Textos
Olha a cara do sujeito
O corpo fala! Tem um monte de livros de especialistas no assunto que dão conta dessa verdade inegável. Claro! Gestos e reações involuntárias denunciam medo, insegurança, timidez, ansiedade, repulsa, desejo e eteceteras. Um mundo velho de sentimentos, enfim. O corpo falar, tudo bem! Mas quando a cara cisma de falar é um desmantelo. Fulano tem cara de safado. Ciclano tem cara de santo. Beltrano tem cara de tarado. Penso que o corpo fala a verdade, mas a cara costuma mentir. Cara disso, daquilo e daquilo outro. Que coisa! Já pensou em como seria simples se ladrão tivesse mesmo cara de ladrão? Imaginou quantos políticos brasileiros não teriam deixado de se apossar de cargos importantes para roubar o povo? E quantas pessoas simples e honestas jamais teriam sofrido discriminação?
Tive, uma vez, a oportunidade de me encontrar numa festa com um vizinho que morava a duas quadras de minha casa. Apesar de cruzarmos frequentemente na rua e até trocarmos tímidos cumprimentos, aquela foi a primeira vez que conversamos de verdade, para valer mesmo. Tivemos tempo e o ambiente era favorável. Trocamos experiências de vida, lembramos fatos históricos e acontecimentos políticos que cada um do seu lado testemunhou. Compartilhamos histórias engraçadas e demos boas risadas. No fim da festa, nós já meio alegres, e bem camaradas, ele confessou-me que antes daquela ocasião não ia com a minha cara. Caramba! O que a minha cara teria dito a ele sem que eu tomasse conhecimento? Disse que pela minha cara julgava-me arrogante, esnobe, presunçoso... Era enorme a sua lista de maus adjetivos para a pessoa que, pela minha cara, julgava que eu fosse.

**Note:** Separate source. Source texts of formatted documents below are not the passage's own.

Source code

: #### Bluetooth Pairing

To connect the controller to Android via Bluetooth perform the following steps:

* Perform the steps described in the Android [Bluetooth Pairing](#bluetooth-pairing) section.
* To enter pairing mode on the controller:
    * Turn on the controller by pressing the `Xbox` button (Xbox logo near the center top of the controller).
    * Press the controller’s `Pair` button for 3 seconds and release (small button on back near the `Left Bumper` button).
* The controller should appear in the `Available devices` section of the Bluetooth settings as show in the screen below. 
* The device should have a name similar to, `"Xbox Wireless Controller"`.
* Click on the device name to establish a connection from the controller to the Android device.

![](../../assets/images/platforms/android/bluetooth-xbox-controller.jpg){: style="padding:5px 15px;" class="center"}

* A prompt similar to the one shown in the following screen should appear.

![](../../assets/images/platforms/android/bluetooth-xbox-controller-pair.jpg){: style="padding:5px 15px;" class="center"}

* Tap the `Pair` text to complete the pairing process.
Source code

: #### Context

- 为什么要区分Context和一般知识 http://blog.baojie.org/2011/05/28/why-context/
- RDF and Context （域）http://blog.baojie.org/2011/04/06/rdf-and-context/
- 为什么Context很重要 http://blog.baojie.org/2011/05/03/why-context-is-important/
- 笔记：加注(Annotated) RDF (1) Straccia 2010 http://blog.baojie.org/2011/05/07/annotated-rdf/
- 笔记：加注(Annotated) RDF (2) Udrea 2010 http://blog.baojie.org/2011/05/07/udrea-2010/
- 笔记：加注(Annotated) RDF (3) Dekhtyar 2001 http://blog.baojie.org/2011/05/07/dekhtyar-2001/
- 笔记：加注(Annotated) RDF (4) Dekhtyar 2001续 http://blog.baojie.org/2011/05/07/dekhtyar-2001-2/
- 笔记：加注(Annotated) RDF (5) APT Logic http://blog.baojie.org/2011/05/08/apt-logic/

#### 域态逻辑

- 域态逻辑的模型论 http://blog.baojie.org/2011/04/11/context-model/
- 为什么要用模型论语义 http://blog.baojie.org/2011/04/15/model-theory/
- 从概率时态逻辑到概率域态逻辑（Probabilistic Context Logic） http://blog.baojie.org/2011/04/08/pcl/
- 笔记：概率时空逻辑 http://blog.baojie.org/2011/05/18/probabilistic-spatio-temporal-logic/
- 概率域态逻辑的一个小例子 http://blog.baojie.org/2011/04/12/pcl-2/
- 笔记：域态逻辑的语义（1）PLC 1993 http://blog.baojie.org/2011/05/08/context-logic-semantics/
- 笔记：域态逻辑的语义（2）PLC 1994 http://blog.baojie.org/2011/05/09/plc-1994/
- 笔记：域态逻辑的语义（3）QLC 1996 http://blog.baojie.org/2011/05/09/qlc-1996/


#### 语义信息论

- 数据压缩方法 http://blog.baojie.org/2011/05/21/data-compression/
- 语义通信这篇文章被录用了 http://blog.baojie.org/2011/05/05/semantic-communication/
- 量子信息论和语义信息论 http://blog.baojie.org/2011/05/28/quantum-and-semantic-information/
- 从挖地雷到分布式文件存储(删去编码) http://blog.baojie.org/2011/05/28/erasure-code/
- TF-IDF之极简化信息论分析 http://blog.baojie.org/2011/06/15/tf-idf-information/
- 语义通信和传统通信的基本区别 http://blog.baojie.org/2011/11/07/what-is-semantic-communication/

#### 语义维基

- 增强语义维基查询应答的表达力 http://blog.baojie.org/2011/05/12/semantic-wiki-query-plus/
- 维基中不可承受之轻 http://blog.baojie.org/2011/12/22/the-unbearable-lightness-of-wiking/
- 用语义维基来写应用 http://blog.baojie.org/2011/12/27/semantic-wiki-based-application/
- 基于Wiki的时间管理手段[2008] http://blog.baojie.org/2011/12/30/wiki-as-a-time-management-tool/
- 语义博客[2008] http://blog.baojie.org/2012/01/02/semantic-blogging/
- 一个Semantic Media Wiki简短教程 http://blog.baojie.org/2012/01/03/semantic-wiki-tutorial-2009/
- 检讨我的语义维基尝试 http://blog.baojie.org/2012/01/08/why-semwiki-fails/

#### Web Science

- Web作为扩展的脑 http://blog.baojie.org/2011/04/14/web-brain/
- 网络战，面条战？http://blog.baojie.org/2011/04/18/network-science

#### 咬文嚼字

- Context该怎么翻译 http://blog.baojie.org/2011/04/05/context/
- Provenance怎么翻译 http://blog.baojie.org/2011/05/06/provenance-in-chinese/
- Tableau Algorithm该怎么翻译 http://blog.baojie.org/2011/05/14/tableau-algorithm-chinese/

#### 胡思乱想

Depois daquele dia nos tornamos grandes amigos. Reunimo-nos em diversas situações para trocar ideias, ruminar a podridão da política brasileira, resolver problemas comuns ou simplesmente jogar conversa fora. Até o dia em que ele, migrante que era, decidiu regressar à sua terra natal. E desde então transcorreu uma década e nunca mais o vi. Permaneceu daquela experiência a certeza de que a cara fala sim senhor, e fala o que não deve, razão por que me convém guardar para mim somente o que leio na cara de cada pessoa, para não incorrer no erro de externar um mau julgamento. Talvez o problema esteja muito mais nos olhos de quem observa do que na cara de quem é olhado. Afinal, que lado é o de trás da bananeira? Não depende de que lado você a está olhando? Um meu confrade afirma que é onde tiver um monte de merda. Porque quem quer fazer sujeira invariavelmente se esconde atrás de alguma coisa. Até de uma cara bem intencionada.